Relay & Agent Resilience

We’ve recently encountered a situation where we lost connection to almost half of our agents due to a mis-configured analysis being ran.

I started by restarting the BES Root Server services (all of them) in the hope that the agents / relays reporting there would re-connect but that didn’t work so I moved onto the relays that we had lost (around 65) at that point and manually restarted them but that didn’t resolve the overall problem either as the agents still weren’t talking to the relays despite all of them having their services running.

I planned to open an RFE (or idea as they are now called) but I’m kind of lost as to what I should even be asking for so wanted to reach out to the forum and gauge opinions and stories of similar issues and also find out what you done to resolve them.

So, some questions:

  • Do the agents / relays have some reliance features that I’m missing?
  • Does BigFix 10 agentless fix this?
  • Is there any way (that I’ve not considered) to get agents reporting again when they end up in this state using the relay (when we get them back).

Hi John. Do you have a support case with L2 regarding this matter? If not, does an internal post-mortem exist from this incident that you could share? You can DM me here and I’ll provide you with my HCL email address in order to assist further.

- PROVIDED RECORDS:
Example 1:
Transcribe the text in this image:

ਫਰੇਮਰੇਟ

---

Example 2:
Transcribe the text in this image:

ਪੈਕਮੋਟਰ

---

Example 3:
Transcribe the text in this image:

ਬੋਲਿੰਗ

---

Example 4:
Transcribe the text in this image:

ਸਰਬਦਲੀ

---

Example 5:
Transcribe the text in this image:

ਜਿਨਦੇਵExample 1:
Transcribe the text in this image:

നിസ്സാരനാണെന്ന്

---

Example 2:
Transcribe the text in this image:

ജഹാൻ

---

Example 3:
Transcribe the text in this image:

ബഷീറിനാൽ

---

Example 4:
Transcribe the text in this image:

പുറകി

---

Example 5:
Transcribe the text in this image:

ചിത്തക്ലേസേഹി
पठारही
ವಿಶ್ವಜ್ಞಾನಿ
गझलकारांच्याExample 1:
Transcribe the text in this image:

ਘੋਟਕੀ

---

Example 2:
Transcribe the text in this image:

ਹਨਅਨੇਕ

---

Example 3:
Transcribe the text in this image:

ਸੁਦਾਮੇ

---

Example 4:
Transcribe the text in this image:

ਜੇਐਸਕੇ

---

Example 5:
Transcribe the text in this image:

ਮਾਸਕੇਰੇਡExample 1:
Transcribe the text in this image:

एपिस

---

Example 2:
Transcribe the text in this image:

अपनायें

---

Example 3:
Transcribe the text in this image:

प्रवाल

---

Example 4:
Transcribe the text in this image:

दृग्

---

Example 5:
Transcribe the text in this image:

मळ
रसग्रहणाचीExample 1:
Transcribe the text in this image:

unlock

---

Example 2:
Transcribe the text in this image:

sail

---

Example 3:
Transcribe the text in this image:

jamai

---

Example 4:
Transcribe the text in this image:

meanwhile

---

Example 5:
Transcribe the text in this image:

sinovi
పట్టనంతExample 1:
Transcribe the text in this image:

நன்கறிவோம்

- GIVEN PROBLEM A:
Answer these questions from the forum thread on relay and agent resilience.
(i) About how many relays had been lost when they were restarted by hand?
(ii) What are RFEs now called?
(iii) Which services were restarted first?
- GIVEN PROBLEM B:
List every question in the bulleted list of the forum thread on relay and agent resilience.
- GIVEN PROBLEM C:
Carry the forum thread on relay and agent resilience forward from its last sentence.
The items have no connection to the forum thread.

- EXPECTED ANSWER A:
(i) Around 65.
(ii) Ideas.
(iii) The BES Root Server services, all of them.

- EXPECTED ANSWER B:
- Do the agents / relays have some reliance features that I’m missing?
- Does BigFix 10 agentless fix this?
- Is there any way (that I’ve not considered) to get agents reporting again when they end up in this state using the relay (when we get them back).

- EXPECTED ANSWER C:
Hey Casey,

It’s all under way (done it after I wrote this lol) but wanted to check with the community if anyone had experienced it before.

The more eyes on it the better so will drop you a message too :slight_smile: thanks mate

2 Likes

What is the idea link, we also promote! We have also faced this kind of problem but BigFix dont have any working solution to get the client back if due to any issues client lost communication.

There has to be some auto heal functionality but unluckily no one ever worked on that.

Recently we have to ask our os support team to restart besclient services on impacted machines, 40% was reachable by other monitoring or automation tools which help but for others owners have to login and restart them manually and still working on it. It was kind of horrible situation if BigFix lost control on huge number of machines due to any BigFix infra changes.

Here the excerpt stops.